Arbeitsauftrag A —
Schreiben Sie den Textauszug zum Mindestlohn von „zu Ihren hier“ bis einschließlich „unbedingt der Regelfall...!“ neu. Setzen Sie dabei überall „Lohnuntergrenzen“ anstelle von „Mindestlöhne“ ein.
Arbeitsauftrag B —
Welches Land wird im Textauszug als gut vergleichbar mit Deutschland bezeichnet?

***** Textauszug *****

Frage an Dirk Niebel von Michael K. bezüglich Arbeit und Beschäftigung

Sehr geehrter Herr Abgeordneter Niebel,

zu Ihren hier dargestellten Positionen über Mindestlöhne hätte ich drei Fragen:

1) Mit welchen Beispielen untermauern Sie Ihre Behauptung, Mindestlöhne würden dazu führen, dass Geringqualifizierte nicht eingestellt werden?

Sie unterstellen damit nämlich, Wirtschaftsunternehmen stellen Leute sozusagen aus ´Wohltätigkeit´ ein, und die Gesellschaft hat die Aufgabe, das dann nicht zu teuer zu machen.
Das ist, gelinde ausgedrückt, nicht unbedingt der Regelfall...!

Vor allem wäre ich wenigstens an ganz konkreten, detaillierten Einzelfällen interessiert, bei denen diese These ´Mindestlohn vernichtet Arbeitsplätze´ stimmt.

Können Sie solche ganz konkreten Beispiele angeben?

Das mit Deutschland gut vergleichbare Frankreich zeigt, dass ein Mindestlohn ganz offenbar nicht zum Untergang einer Volkswirtschaft führt.

***** Gesammelte Daten *****

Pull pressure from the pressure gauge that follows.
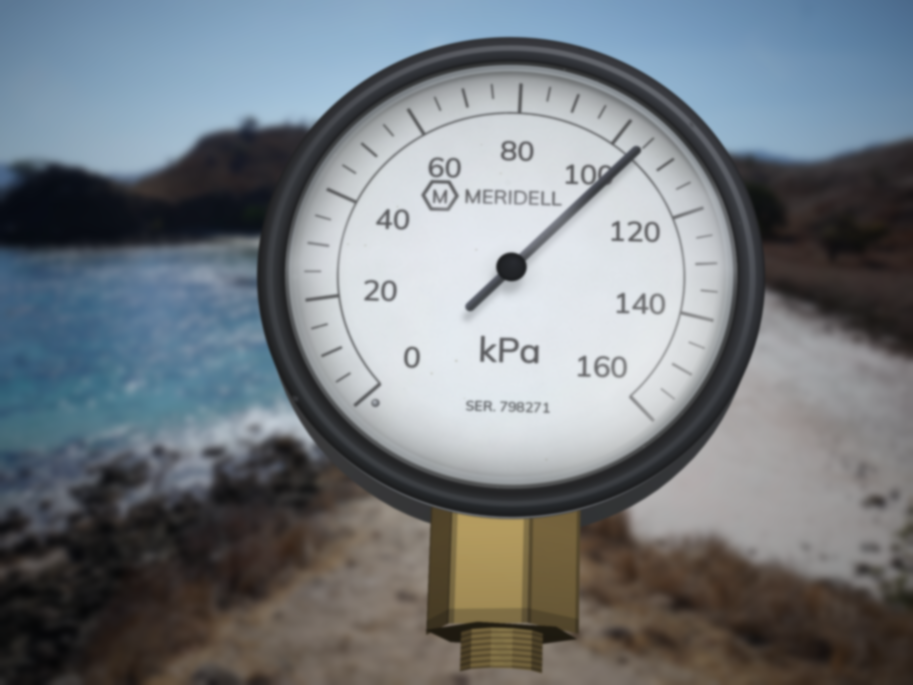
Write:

*****

Lösung A —
zu Ihren hier dargestellten Positionen über Lohnuntergrenzen hätte ich drei Fragen:

1) Mit welchen Beispielen untermauern Sie Ihre Behauptung, Lohnuntergrenzen würden dazu führen, dass Geringqualifizierte nicht eingestellt werden?

Sie unterstellen damit nämlich, Wirtschaftsunternehmen stellen Leute sozusagen aus ´Wohltätigkeit´ ein, und die Gesellschaft hat die Aufgabe, das dann nicht zu teuer zu machen.
Das ist, gelinde ausgedrückt, nicht unbedingt der Regelfall...!

Lösung B —
Frankreich wird als gut vergleichbar mit Deutschland bezeichnet.